Veterans and Rookies. For St. Louis fans, there is no one like the Cardinals' Bob Gibson, 32. Hero of last year's World Series against the Boston Red Sox, Gibson leads the National League in strikeouts this year (with 230), has pitched twelve shutouts, and run up a 20-7 record. "Bob challenges the hitter more than any other pitcher," says Cardinal Catcher Tim McCarver. "He just gets out there and says, 'O.K., baby, here comes the big one. What are you going to do about it?' " The Los Angeles Dodgers' Don Drysdale, 32, labors for a ball club mired in last place, 251 games off the pace. But he has still compiled a 14-12 record, and this June he broke Walter Johnson's 55-year-old mark of 56 consecutive scoreless innings. He obviously has something on the ball. Nobody is quite sure what, although there is suspicion in some quarters that, whatever it is, it may be moist and illegal.
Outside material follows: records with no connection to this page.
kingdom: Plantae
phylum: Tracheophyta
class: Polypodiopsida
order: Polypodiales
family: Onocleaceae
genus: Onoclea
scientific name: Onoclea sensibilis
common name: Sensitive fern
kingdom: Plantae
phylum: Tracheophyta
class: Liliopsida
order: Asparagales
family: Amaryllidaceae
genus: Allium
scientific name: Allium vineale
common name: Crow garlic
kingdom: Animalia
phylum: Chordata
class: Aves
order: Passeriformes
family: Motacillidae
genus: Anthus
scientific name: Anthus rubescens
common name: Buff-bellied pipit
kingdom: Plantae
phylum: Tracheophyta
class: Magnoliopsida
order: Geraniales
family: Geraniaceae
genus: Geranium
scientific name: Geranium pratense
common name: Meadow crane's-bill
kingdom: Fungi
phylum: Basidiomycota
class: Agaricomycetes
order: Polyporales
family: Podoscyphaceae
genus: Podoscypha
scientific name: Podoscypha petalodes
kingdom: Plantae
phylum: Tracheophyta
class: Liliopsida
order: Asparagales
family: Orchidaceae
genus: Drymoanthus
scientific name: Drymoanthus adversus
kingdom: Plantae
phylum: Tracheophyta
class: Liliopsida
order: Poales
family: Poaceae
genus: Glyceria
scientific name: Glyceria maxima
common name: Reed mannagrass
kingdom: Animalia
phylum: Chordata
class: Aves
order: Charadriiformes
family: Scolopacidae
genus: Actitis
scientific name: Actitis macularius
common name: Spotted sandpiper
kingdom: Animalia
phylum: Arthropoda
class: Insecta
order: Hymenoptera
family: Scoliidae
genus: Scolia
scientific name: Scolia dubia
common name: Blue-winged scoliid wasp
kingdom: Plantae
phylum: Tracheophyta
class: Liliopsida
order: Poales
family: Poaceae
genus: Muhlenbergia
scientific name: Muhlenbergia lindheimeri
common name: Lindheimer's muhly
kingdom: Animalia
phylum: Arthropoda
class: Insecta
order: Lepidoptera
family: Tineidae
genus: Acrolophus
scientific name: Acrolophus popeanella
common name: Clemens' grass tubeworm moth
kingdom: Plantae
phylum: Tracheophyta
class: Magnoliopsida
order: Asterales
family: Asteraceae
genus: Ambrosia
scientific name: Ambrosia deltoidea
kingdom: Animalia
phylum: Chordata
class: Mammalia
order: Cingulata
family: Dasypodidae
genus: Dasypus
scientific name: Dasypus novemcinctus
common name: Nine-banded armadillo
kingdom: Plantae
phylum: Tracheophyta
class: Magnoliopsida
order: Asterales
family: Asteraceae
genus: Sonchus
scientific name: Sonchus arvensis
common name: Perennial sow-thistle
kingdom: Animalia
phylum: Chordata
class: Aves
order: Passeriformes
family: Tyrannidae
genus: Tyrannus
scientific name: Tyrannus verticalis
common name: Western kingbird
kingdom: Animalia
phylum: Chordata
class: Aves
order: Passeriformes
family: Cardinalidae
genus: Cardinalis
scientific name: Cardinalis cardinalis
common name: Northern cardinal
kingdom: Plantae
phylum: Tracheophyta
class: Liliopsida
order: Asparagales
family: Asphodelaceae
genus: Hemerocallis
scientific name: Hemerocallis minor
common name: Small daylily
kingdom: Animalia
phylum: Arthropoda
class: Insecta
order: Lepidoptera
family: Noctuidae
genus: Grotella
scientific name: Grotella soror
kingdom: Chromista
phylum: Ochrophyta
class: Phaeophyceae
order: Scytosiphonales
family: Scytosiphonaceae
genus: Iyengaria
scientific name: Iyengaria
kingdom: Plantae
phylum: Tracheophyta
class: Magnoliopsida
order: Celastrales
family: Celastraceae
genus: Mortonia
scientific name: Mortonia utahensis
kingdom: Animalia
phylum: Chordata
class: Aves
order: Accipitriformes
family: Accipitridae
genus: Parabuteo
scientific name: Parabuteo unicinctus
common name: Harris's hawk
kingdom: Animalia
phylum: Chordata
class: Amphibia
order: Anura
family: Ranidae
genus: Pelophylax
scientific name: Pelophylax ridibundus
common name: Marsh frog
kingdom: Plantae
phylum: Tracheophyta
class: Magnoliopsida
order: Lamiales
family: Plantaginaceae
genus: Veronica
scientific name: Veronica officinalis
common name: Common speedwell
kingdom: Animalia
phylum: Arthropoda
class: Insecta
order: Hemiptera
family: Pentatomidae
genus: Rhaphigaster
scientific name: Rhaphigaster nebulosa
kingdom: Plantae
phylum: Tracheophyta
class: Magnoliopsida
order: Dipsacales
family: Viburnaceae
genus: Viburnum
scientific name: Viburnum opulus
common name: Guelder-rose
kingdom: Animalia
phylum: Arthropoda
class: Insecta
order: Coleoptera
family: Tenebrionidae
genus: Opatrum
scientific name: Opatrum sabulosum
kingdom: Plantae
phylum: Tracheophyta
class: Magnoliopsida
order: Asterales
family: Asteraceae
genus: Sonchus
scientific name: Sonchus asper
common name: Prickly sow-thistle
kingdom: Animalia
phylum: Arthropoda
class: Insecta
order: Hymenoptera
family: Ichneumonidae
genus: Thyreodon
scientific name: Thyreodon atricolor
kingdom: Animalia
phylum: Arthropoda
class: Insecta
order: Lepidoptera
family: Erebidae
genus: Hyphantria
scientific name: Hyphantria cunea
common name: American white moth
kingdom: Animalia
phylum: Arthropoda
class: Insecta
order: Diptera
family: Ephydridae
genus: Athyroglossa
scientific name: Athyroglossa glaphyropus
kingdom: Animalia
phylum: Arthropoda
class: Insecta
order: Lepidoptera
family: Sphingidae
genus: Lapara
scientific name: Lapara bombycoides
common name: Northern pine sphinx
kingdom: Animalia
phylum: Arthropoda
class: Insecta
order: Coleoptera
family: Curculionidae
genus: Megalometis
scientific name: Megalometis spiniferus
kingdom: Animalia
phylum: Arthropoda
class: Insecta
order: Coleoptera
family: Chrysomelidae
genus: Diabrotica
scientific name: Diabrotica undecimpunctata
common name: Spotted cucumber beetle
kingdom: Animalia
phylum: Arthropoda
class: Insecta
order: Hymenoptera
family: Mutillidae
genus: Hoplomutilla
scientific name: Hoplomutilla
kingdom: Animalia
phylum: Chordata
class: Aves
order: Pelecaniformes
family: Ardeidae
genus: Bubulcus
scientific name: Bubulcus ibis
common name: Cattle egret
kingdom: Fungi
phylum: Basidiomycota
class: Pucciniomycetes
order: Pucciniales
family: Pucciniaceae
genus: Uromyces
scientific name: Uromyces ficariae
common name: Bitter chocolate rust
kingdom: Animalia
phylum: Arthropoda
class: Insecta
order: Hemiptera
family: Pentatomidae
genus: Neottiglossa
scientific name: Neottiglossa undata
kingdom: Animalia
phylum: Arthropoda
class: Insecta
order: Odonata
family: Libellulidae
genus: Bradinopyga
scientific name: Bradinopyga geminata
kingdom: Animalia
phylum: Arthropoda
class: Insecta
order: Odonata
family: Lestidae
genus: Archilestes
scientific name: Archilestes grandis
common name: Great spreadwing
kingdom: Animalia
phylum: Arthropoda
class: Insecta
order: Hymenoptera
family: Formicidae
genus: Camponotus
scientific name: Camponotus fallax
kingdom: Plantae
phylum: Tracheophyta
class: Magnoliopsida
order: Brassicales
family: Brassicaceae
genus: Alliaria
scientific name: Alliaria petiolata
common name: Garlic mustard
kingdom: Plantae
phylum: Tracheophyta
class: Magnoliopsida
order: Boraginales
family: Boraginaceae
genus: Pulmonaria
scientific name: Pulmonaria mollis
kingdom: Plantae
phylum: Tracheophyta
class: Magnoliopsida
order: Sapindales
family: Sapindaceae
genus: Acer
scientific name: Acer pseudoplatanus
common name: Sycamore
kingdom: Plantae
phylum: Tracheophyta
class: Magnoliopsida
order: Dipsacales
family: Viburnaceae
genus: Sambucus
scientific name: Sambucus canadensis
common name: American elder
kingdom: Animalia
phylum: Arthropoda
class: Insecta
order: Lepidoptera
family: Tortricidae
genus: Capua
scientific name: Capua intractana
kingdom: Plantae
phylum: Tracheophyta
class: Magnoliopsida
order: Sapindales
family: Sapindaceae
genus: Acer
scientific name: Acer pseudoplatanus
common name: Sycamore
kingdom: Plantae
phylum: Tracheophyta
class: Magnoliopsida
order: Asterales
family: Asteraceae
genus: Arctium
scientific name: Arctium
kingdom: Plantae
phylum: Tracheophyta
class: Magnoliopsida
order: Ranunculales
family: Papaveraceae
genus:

The San Francisco Giants' Juan Marichal, 30, is another distinguished veteran. He claims a wide repertory of 13 pitches, all of which he can throw with great accuracy. Says Giant Pitching Coach Larry Jansen: "If you put up a six-inch target 60 feet away, Juan would hit it nine out of ten times." This year marks the fifth season that Marichal has won at least 20 games; his 25-7 mark is second only to McLain's. By contrast, Baltimore's Dave McNally, 25, makes do with only three pitches—fastball, curve and a slider that he perfected just last spring—yet he has put together eleven straight victories since last July's All-Star break. Then there is the Cleveland Indians' Luis Tiant, 27. A hard-luck hurler in 1967, he lost seven games by one run and finished with a 12-9 record. "If I am lucky," says Luis, "I kill them." This year he has been lucky, winning 19 out of 28 decisions.